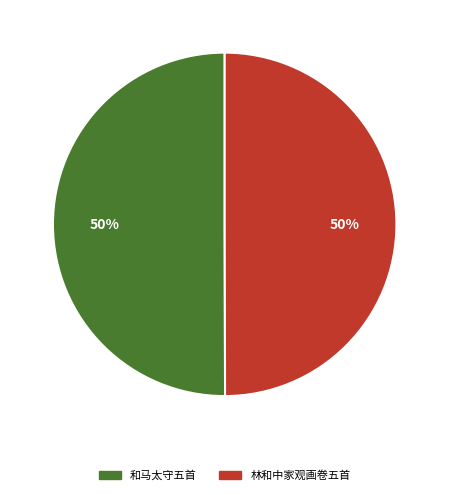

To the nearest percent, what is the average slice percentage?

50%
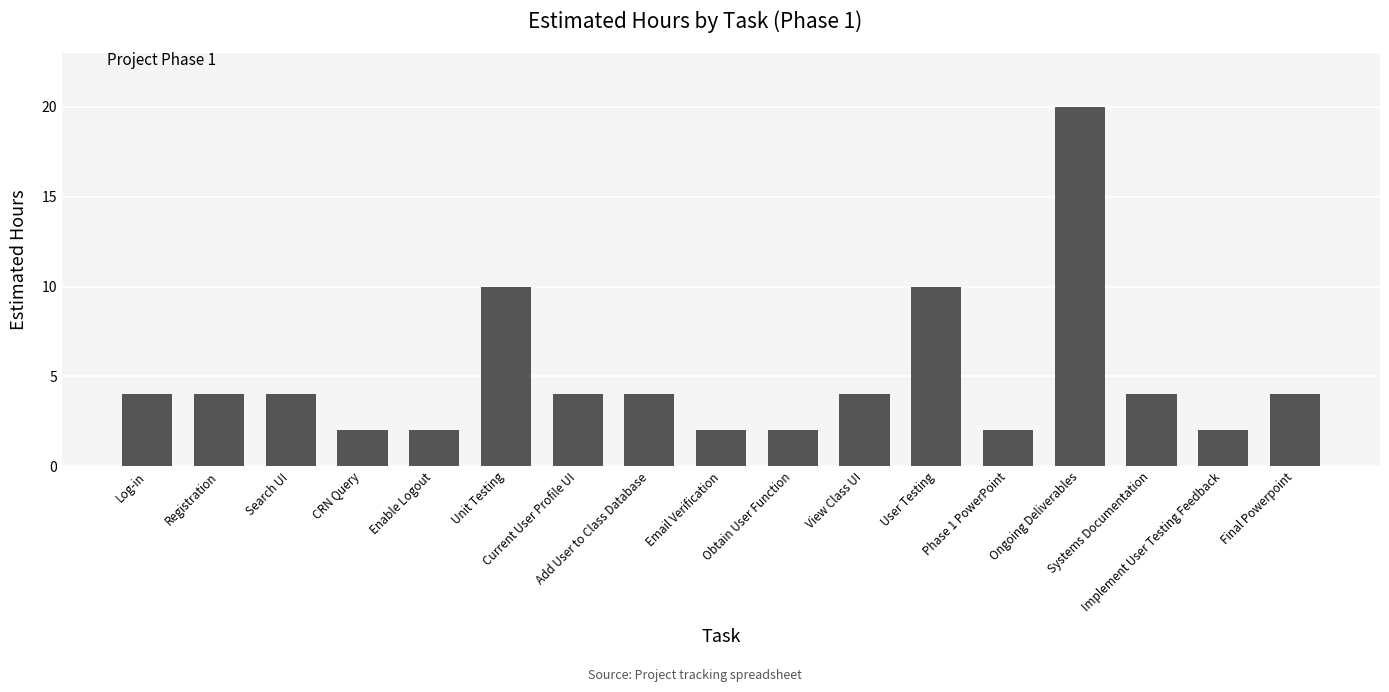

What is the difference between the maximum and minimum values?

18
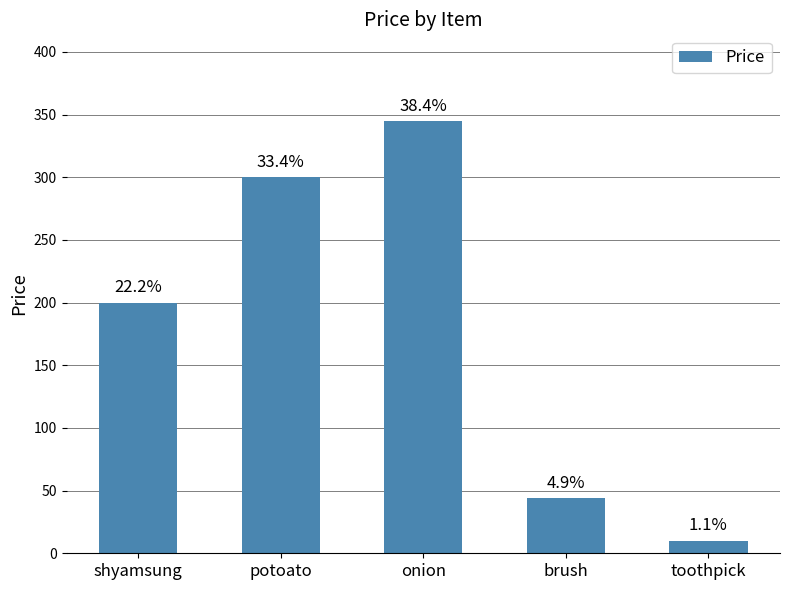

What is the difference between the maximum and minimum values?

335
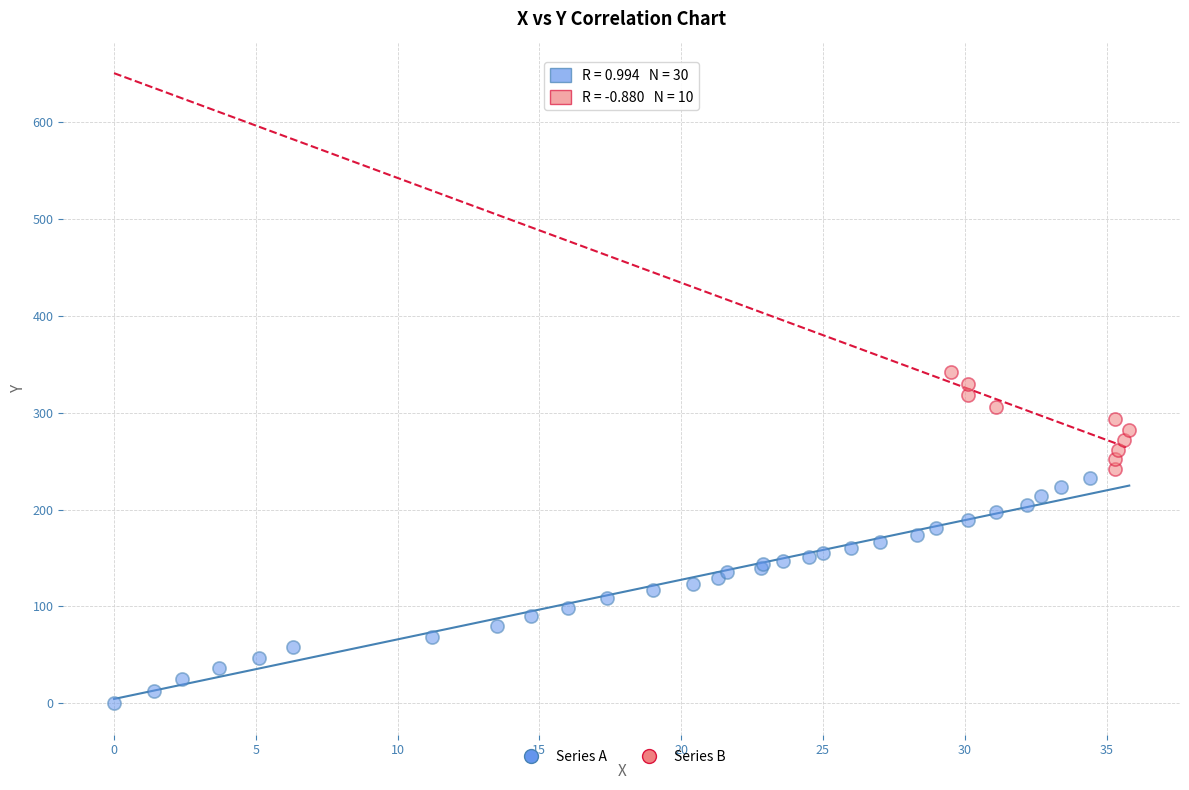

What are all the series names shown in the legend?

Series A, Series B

○ ○ ○ ○ ○ ○ ○

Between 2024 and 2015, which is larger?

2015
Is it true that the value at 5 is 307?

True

○ ○ ○ ○ ○ ○ ○

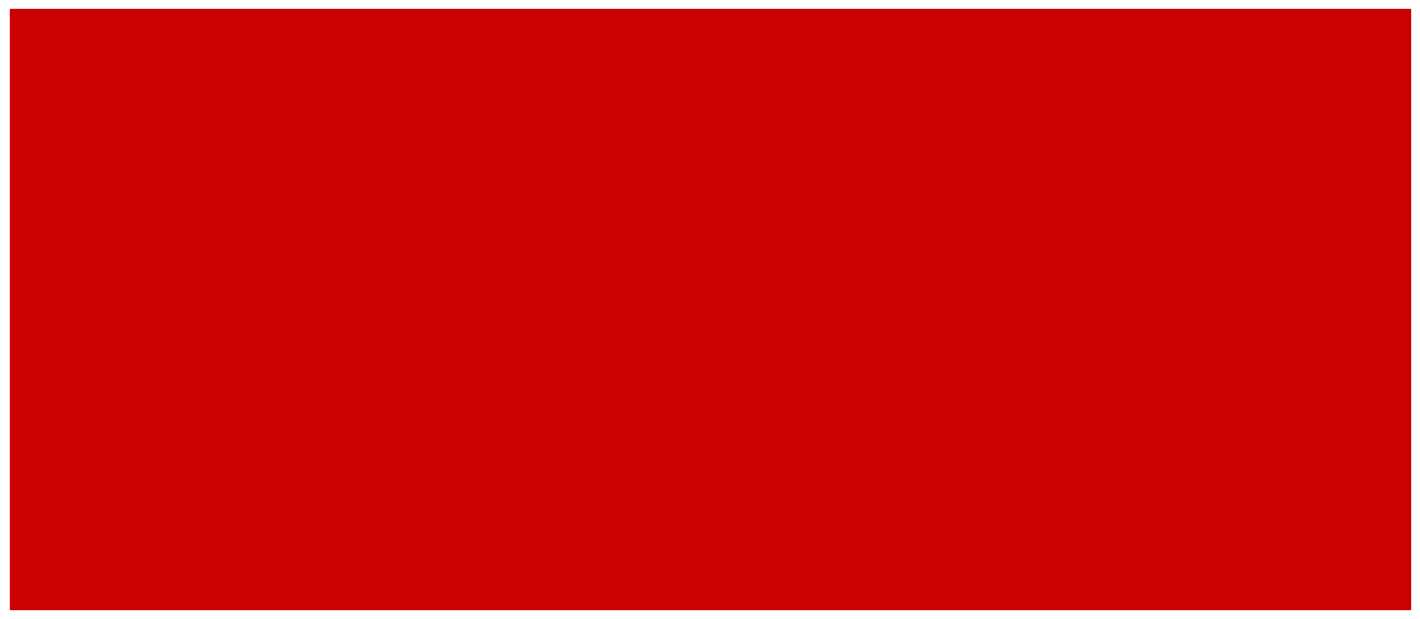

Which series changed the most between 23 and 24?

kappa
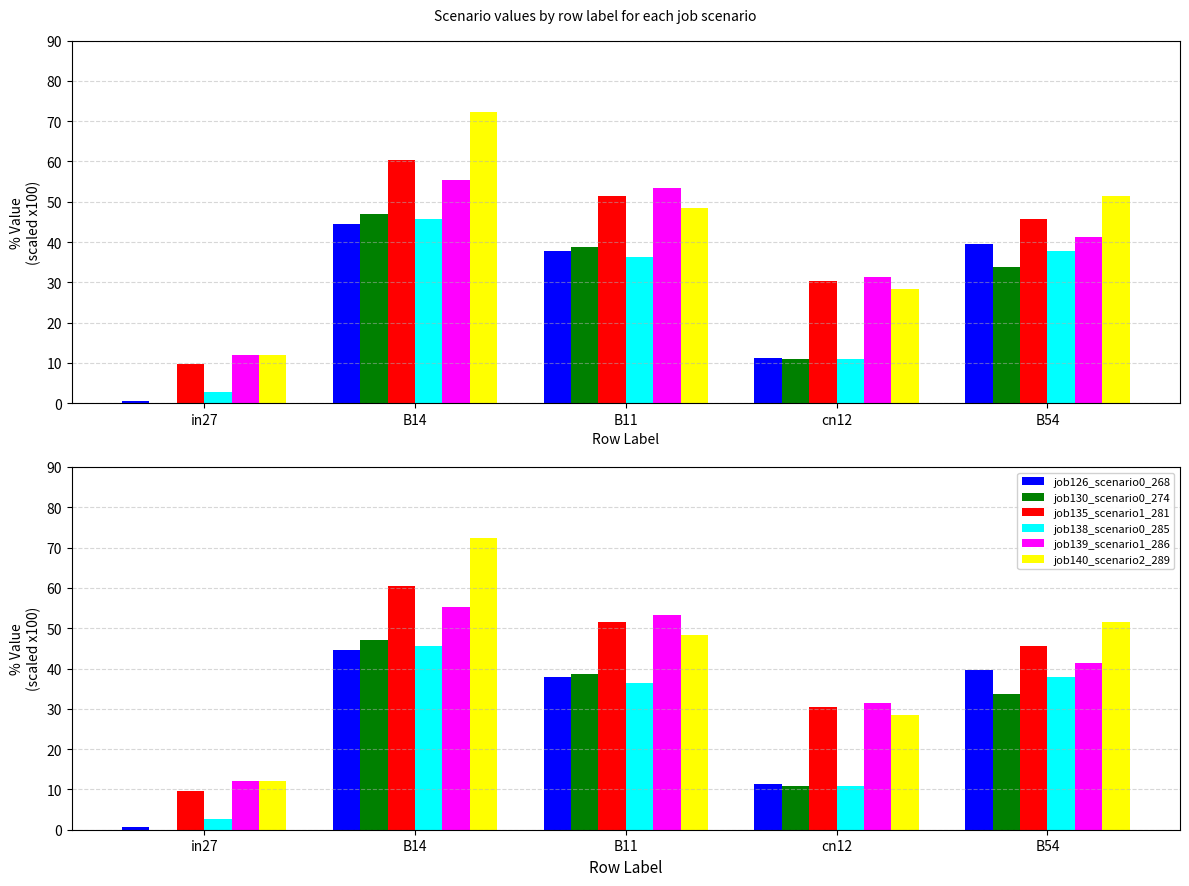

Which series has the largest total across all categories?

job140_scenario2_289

○ ○ ○ ○ ○ ○ ○

_WORK REQUEST_
Please convert the part that opens with the line containing "What are all" and closes with the line containing "Series A, Series B", both lines included, into a JSON list of strings with one string per line and blank lines left out.

_FINISHED TASK_
[
  "What are all the series names shown in the legend?",
  "Series A, Series B"
]